The University of St Andrews is unique in possessing three medieval maces, all dating from the 15th century. These represent the authority of the University. They are thought to have been present at ceremonies such as graduation since their creation.

The St Salvator’s Mace was commissioned by Bishop Kennedy for his college (St Salvator’s). It was made in Paris by the goldsmith Johne Maiel in 1461 and is of gilded silver. The design of the mace is very complex with a hexagonal head which has windows and a pinnacle roof. The head takes the form of an open shrine, containing a figure of St Salvator, the Holy Saviour, on a globe representing the world. Three angels face the central figure. Below these are three dungeon entrances, each containing a chained wild man with shields representing St Andrews, Bishop Kennedy and St Salvator’s College. The wild men are thought to represent disorder and chaos.

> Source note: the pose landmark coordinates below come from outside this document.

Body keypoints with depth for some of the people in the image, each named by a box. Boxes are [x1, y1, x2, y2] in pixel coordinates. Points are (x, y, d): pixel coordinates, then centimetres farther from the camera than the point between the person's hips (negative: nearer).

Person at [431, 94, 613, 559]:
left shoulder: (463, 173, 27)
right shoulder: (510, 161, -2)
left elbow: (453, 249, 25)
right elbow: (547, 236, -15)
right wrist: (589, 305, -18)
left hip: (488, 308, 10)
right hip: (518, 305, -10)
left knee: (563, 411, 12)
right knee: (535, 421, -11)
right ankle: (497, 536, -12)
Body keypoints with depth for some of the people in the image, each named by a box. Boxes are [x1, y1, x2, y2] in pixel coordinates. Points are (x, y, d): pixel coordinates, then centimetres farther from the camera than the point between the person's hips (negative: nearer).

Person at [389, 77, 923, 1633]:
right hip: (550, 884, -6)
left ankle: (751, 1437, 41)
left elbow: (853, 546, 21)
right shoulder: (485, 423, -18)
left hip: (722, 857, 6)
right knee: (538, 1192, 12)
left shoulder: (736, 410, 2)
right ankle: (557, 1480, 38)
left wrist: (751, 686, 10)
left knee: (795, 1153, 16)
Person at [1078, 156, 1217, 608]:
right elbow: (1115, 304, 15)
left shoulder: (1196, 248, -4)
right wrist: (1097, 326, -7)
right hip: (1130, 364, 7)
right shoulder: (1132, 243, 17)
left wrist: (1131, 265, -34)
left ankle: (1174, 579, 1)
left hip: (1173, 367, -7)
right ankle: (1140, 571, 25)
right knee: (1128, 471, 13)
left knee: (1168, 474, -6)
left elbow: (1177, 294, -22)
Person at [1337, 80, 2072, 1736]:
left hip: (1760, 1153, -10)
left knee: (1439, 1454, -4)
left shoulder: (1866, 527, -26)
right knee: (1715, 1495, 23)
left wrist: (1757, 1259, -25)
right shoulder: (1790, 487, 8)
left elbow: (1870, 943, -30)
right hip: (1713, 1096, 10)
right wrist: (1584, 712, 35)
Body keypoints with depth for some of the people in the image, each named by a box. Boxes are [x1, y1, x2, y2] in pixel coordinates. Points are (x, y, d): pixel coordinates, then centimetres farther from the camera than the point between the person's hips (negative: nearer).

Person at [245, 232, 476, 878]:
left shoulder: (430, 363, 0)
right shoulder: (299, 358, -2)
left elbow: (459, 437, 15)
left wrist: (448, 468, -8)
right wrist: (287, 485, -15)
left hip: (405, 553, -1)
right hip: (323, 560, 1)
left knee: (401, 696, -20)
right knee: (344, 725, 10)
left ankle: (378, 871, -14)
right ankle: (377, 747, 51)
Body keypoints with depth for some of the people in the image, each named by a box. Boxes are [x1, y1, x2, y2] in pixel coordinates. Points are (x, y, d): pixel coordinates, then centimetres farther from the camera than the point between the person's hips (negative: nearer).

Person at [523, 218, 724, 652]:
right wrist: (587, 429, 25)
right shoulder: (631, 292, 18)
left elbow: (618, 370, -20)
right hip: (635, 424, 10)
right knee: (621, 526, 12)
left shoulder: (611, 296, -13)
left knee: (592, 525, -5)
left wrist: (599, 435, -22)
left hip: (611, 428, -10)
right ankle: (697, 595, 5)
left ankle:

The figures of a king, a bishop and possibly a merchant probably represent the three estates of medieval Scotland. The rod has three knops, consisting of pulpits and balconies. The central knop probably once contained figures, now lost. The lower knop features three preachers with scrolls and figures looking up towards the Saviour in adoration. Six lions flank the mace-head; four more lions appear at the base of the rod.

A pendant once attached to the mace by a chain bears Kennedy’s motto in French: ‘avisses a la fin’ [consider the end]; and in Latin: ‘James Kennedy, the illustrious Bishop of St Andrews and founder of the College of St Salvator, to which he donated me, had me made at Paris in the year of our Lord 1461’.

Around the base of the mace is the inscription: ‘Johne Maiel gouldsmithe and verlete off chamber til ye Lord ye Dalfyne hes made this masse in ye toune of Paris ye zer of our lorde MCCCCLXI’ [1461].

The St Salvator’s Mace can be viewed in Gallery 1 in MUSA along with the other two medieval maces – the Arts Mace (1416) and Canon Law Mace (mid 15th century). The maces are ‘on duty’ on average twice a year for graduation ceremonies.